Tax Law Changes Boost Savings

February 14, 2007
By seadmin

Yes, I hate to break it to you but it is that time of year again. The time has come for many of us to get out our checkbooks and to write Uncle Sam a big fat one. Fortunately, this year you will be able to lighten the load you pay by socking away a little more in retirement savings.

A key tax law change took effect this year that allows investors to squirrel away more money in their 401(k) and retirement accounts.

The limits that can be contributed to 401(k) accounts are rising this year, but you probably haven’t heard much in the mainstream press about it. I did read one good article in The Wall Street Journal that highlighted the tax law revisions. Short of that limited coverage, not much mention has occurred elsewhere. But hey, one of the reasons you subscribe to the Alert is for me to share with you the latest news on how best to manage your money and that’s just what you’ll always get.

Under the new law, the maximum amount that most of us can contribute to a 401(k) account will rise to $15,500 during 2007, compared to $15,000 last year. The exception is for people age 50 and older, who will be able to sock away an additional $5,000 by year-end. However, the savings limits for individual retirement accounts (IRAs) will stay at $4,000 for those under age 50 and $5,000 for those 50 and older.

There’s also good news for those of you on the border of qualifying for a Roth IRA these past few years. The income limits for making contributions to a Roth are now higher. For couples filing their federal return jointly, the amount you can contribute phases out if your income is between $156,000 and $166,000. That’s up from $150,000 to $160,000 in 2006. For singles, this year the range now is $99,000 to $114,000, up from $95,000 to $110,000 last year.

Retirement Savings Tax Changes
TYPE
2006
2007
401(k) Contributions
$15,000
$15,500
401(k) Contributions
(50 yrs old+)
$20,000
$20,500
IRA Contributions
$4,000
$4,000
Roth IRA Income Limits (Joint)
$150,000
$156,000
Roth IRA Income Limits (Individual)
$95,000
$99,000

Also new for 2007 is a tax law change that will help people who inherit money from an employer-sponsored retirement plan through any non-spouse. This change now allows a child, for example, to inherit 401(k) money directly from a parent’s qualified retirement plan and to transfer those funds directly into an IRA. The inheritance then could be spread out over many years to avoid a big, one-time tax hit.
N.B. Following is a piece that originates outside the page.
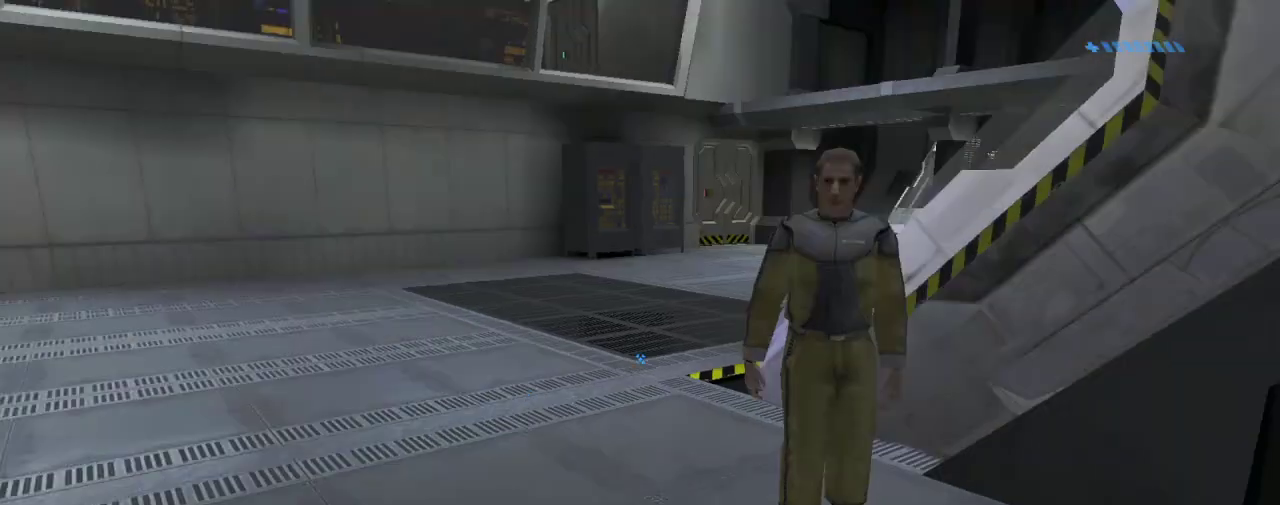
{"keys": [], "mouse": [], "events": []}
Another benefit to those inheriting money from people who die in 2007 is that estate taxes fall to 45%, down from 46%. The 1% difference may not seem huge but the amount can really add up when large estates are involved.

However, current law calls for the federal estate-tax exclusion to remain at $2 million in 2007 and 2008, before rising to $3.5 million in 2009. But the existing law has the exclusion disappearing entirely in 2010, before the limit becomes $1 million in 2011. Do not be surprised if the erratic levels of the federal estate-tax exclusions are modified by lawmakers before the end of the decade.

An interesting new tax break for 2007 applies to anyone who buys and pays for mortgage insurance this year. That new deduction phases out if your gross adjusted income hits $100,000. The exception is that the limit is just $50,000 for married people who file separately. I am sorry to say that anyone who bought mortgage insurance before this year is not eligible for the tax break.

One tax law change that can take money out of your pockets this year is an increase in Social Security taxes. Amid growing concerns that Social Security will not be able to fund its obligations, we should not be surprised that lawmakers are looking to us for additional revenue. Specifically, the maximum amount of earnings subject to Social Security tax jumps to $97,500 in 2007, compared to $94,200 last year. The heightened limit could cost certain taxpayers hundreds of additional dollars.

Overall, the tax law changes offer you more opportunities to save in 2007 than in 2006, so take the breaks that lawmakers are willing to give you. Beef up your 401(k) and IRA contributions to the maximum allowable amounts, if you can afford to do so. Any dollar saved from Uncle Sam’s grip now will mean more money for you in your retirement years. My advice is to use these tax law changes to your best advantage.